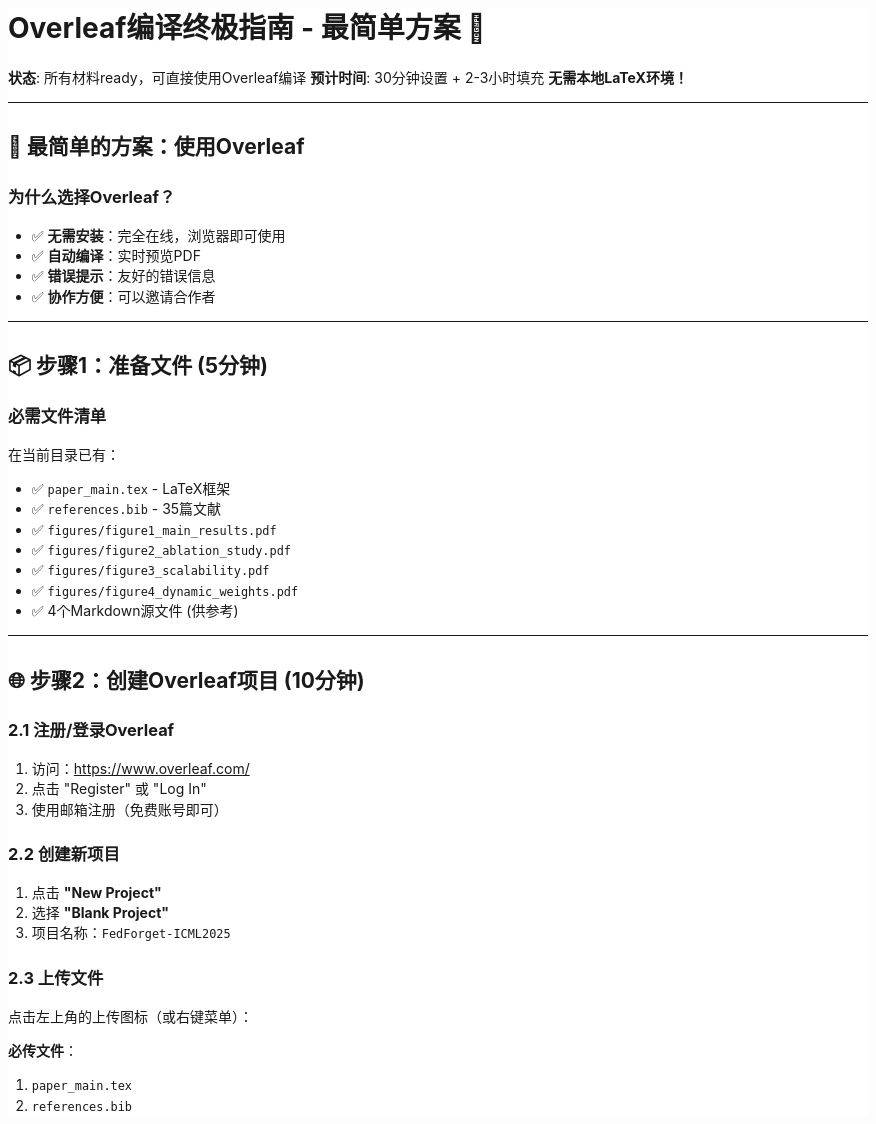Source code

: # Overleaf编译终极指南 - 最简单方案 🚀

**状态**: 所有材料ready，可直接使用Overleaf编译
**预计时间**: 30分钟设置 + 2-3小时填充
**无需本地LaTeX环境！**

---

## 🎯 最简单的方案：使用Overleaf

### 为什么选择Overleaf？
- ✅ **无需安装**：完全在线，浏览器即可使用
- ✅ **自动编译**：实时预览PDF
- ✅ **错误提示**：友好的错误信息
- ✅ **协作方便**：可以邀请合作者

---

## 📦 步骤1：准备文件 (5分钟)

### 必需文件清单
在当前目录已有：
- ✅ `paper_main.tex` - LaTeX框架
- ✅ `references.bib` - 35篇文献
- ✅ `figures/figure1_main_results.pdf`
- ✅ `figures/figure2_ablation_study.pdf`
- ✅ `figures/figure3_scalability.pdf`
- ✅ `figures/figure4_dynamic_weights.pdf`
- ✅ 4个Markdown源文件 (供参考)

---

## 🌐 步骤2：创建Overleaf项目 (10分钟)

### 2.1 注册/登录Overleaf
1. 访问：https://www.overleaf.com/
2. 点击 "Register" 或 "Log In"
3. 使用邮箱注册（免费账号即可）

### 2.2 创建新项目
1. 点击 **"New Project"**
2. 选择 **"Blank Project"**
3. 项目名称：`FedForget-ICML2025`

### 2.3 上传文件
点击左上角的上传图标（或右键菜单）：

**必传文件**：
1. `paper_main.tex`
2. `references.bib`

※ ※ ※

- Job item
From the first line to the last, repeat the records exactly and skip the pictures.

- Output for this task
Source code

: # Overleaf编译终极指南 - 最简单方案 🚀

**状态**: 所有材料ready，可直接使用Overleaf编译
**预计时间**: 30分钟设置 + 2-3小时填充
**无需本地LaTeX环境！**

---

## 🎯 最简单的方案：使用Overleaf

### 为什么选择Overleaf？
- ✅ **无需安装**：完全在线，浏览器即可使用
- ✅ **自动编译**：实时预览PDF
- ✅ **错误提示**：友好的错误信息
- ✅ **协作方便**：可以邀请合作者

---

## 📦 步骤1：准备文件 (5分钟)

### 必需文件清单
在当前目录已有：
- ✅ `paper_main.tex` - LaTeX框架
- ✅ `references.bib` - 35篇文献
- ✅ `figures/figure1_main_results.pdf`
- ✅ `figures/figure2_ablation_study.pdf`
- ✅ `figures/figure3_scalability.pdf`
- ✅ `figures/figure4_dynamic_weights.pdf`
- ✅ 4个Markdown源文件 (供参考)

---

## 🌐 步骤2：创建Overleaf项目 (10分钟)

### 2.1 注册/登录Overleaf
1. 访问：https://www.overleaf.com/
2. 点击 "Register" 或 "Log In"
3. 使用邮箱注册（免费账号即可）

### 2.2 创建新项目
1. 点击 **"New Project"**
2. 选择 **"Blank Project"**
3. 项目名称：`FedForget-ICML2025`

### 2.3 上传文件
点击左上角的上传图标（或右键菜单）：

**必传文件**：
1. `paper_main.tex`
2. `references.bib`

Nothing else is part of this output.